▸ YOUR INSTRUCTIONS
Count the lines in the items below that contain the string "inferior". Reply with the number alone.

▸ AVAILABLE DATA

_ _ _ _ _ _ _

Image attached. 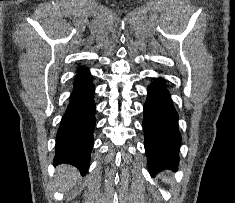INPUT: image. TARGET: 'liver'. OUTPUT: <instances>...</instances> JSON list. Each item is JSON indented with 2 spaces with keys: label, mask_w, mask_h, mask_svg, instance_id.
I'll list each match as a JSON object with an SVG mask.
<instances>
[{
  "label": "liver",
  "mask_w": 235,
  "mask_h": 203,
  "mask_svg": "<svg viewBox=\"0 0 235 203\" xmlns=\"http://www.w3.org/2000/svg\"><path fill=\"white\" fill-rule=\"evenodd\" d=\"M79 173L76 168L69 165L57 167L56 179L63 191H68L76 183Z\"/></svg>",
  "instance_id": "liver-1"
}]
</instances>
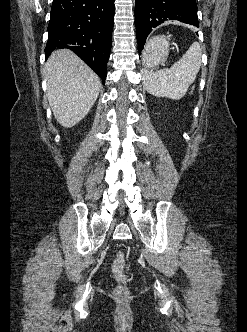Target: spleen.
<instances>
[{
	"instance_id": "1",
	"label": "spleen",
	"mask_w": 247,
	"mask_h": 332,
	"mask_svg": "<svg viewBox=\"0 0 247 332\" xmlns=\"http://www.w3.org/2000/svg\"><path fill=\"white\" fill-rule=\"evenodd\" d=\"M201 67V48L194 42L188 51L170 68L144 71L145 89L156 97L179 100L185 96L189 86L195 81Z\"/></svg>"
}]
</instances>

_ _ _ _ _ _ _

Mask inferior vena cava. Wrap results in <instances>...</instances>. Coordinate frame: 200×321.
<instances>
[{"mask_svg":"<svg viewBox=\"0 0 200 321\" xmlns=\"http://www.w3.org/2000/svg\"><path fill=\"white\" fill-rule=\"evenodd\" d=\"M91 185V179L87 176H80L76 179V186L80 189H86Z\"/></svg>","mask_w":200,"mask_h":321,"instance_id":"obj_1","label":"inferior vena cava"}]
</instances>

_ _ _ _ _ _ _

▸ RESULT BELOW
2